Par votre faute à tous, Si Tahar est mort sans avoir vu son rêve d’une Tunisie prospère, libre, démocratique, ouverte sur le monde, émancipée et forte se réaliser.
En parcourant notre historique commun avec Si Tahar, j’ai retrouvé cette lettre qu’il vous a adressé de son vivant et que j’avais partagée sur mon mur. De son linceul, il doit bien vous maudire.

Excellentissime, Prof. Tahar Labassi

« CHAY INATTA9 » OU « MAKHYABKOUM »

« On a marre de vos discours creux, qui ne nous parlent pas, de votre musique « nanani nanana ». On veut du rythme, de la musique. On n’aime pas vos costumes cravates, votre coupe de cheveux, le look « faux jeune » de Marzouk en veste et jean repassé.

On déteste votre cinéma nostalgique, folklorique, anecdotique, qui prêche la bonne parole au lieu de nous émerveiller. « La Goulette » est médiocre, « Making off » parle trop. D’ailleurs vous parlez trop « ya9ta3 3sabkoum ach titkalmou ». On n’aime pas les donneurs de leçons, ceux qui croient tout savoir. Nous voulons un théâtre plein de lumières et de gestes, on a marre des discours qui se veulent prophétiques.

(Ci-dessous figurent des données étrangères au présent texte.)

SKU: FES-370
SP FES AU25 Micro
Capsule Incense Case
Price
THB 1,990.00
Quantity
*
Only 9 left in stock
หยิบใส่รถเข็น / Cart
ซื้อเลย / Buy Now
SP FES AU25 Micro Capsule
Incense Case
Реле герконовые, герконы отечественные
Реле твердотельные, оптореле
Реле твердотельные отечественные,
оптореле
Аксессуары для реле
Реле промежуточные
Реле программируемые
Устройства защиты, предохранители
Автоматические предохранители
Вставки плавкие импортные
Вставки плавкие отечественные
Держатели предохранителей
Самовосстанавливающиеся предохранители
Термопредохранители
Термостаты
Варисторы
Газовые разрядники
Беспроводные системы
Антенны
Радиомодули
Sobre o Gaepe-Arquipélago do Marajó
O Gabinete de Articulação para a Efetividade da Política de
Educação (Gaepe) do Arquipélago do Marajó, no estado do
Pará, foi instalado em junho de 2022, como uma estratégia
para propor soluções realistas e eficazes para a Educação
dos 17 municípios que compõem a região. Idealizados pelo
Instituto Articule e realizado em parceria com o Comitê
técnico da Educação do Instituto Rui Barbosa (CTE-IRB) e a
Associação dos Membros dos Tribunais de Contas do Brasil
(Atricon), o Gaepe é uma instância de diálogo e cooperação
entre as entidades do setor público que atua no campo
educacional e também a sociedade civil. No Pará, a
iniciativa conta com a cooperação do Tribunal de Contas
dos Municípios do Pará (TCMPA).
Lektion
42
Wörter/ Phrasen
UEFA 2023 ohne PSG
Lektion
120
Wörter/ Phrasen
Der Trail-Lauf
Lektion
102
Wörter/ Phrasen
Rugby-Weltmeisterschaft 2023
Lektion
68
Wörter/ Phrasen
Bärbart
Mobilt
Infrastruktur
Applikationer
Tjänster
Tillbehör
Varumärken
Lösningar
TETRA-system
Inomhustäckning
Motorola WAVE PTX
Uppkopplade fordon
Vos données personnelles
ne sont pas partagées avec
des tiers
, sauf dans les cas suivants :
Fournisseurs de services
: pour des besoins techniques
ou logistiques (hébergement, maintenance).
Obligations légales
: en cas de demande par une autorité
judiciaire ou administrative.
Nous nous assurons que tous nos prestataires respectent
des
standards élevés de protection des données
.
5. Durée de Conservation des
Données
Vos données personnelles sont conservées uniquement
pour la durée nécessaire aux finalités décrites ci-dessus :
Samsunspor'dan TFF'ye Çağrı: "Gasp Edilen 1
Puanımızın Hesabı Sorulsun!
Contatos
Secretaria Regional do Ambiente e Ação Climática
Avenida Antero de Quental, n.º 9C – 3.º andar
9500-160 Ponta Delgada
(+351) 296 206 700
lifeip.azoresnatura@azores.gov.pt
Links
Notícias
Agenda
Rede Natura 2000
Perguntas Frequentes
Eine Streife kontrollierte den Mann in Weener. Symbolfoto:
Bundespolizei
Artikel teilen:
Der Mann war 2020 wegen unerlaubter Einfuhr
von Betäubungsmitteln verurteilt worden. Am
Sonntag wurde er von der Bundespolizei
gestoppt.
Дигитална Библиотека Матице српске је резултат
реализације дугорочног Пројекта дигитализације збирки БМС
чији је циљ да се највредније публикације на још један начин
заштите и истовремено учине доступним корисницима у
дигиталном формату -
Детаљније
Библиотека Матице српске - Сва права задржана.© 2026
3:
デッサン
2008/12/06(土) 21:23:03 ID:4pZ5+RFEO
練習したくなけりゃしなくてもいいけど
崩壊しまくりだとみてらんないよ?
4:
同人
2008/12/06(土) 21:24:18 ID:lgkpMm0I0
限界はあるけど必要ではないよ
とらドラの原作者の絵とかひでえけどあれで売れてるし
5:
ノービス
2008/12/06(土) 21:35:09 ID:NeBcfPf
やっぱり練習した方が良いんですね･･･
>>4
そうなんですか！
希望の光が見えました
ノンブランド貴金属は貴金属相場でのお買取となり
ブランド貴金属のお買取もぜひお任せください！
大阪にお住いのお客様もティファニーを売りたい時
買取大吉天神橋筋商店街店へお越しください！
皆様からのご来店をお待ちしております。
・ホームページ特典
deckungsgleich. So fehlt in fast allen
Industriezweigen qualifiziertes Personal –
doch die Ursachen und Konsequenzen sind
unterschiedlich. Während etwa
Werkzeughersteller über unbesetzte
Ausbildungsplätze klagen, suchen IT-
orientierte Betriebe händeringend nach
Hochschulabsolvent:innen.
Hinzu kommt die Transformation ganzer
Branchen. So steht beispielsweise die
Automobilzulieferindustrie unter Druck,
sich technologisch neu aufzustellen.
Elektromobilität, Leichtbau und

Votre télévision est une honte, on ne la regarde pas. Aux plagiats des séries de Fahri et des programmes des fausses pistes de Balloumi, nous préférons les copies originales qu’on télécharge tous les jours. Les débats, on n’ose même pas regarder, un journaliste qui parle plus que ses invités, des invités qui débitent des bêtises, genre Ben Brik ou Safi Said, ou qui se mettent en colère et commencent à crier et cracher leur salive comme Abbou.

Arrêtez de nous prendre pour des égarés qu’on devrait ramener sur le droit chemin. On veut creuser notre propre chemin, au risque de s’égarer, comme c’était le cas pour vous.
Laissez-nous vivre, respirer, ôtez-vous de notre soleil. Si on boycotte les élections c’est parce que vos têtes de «momies » ne nous reviennent pas. Vous êtes bons pour la casse, disparaissez. Laissez-nous vivre le vide, qui vous fait tant peur. »

Et vous, mes amis, mes compatriotes, combien d’entre nous mourront l’âme brisée par le chagrin de ceux qui sont partis avant nous, sans avoir agi. Jusqu’à quand allons-nous nous contenter de notre post Facebook quotidien pour nous donner bonne conscience, en laissant la scène à ces tocards qui nous volent notre pays et nos rêves depuis des années ?

Abdelaziz GATRI. Expert-conseiller, opérations de commerce international, contentieux douanier.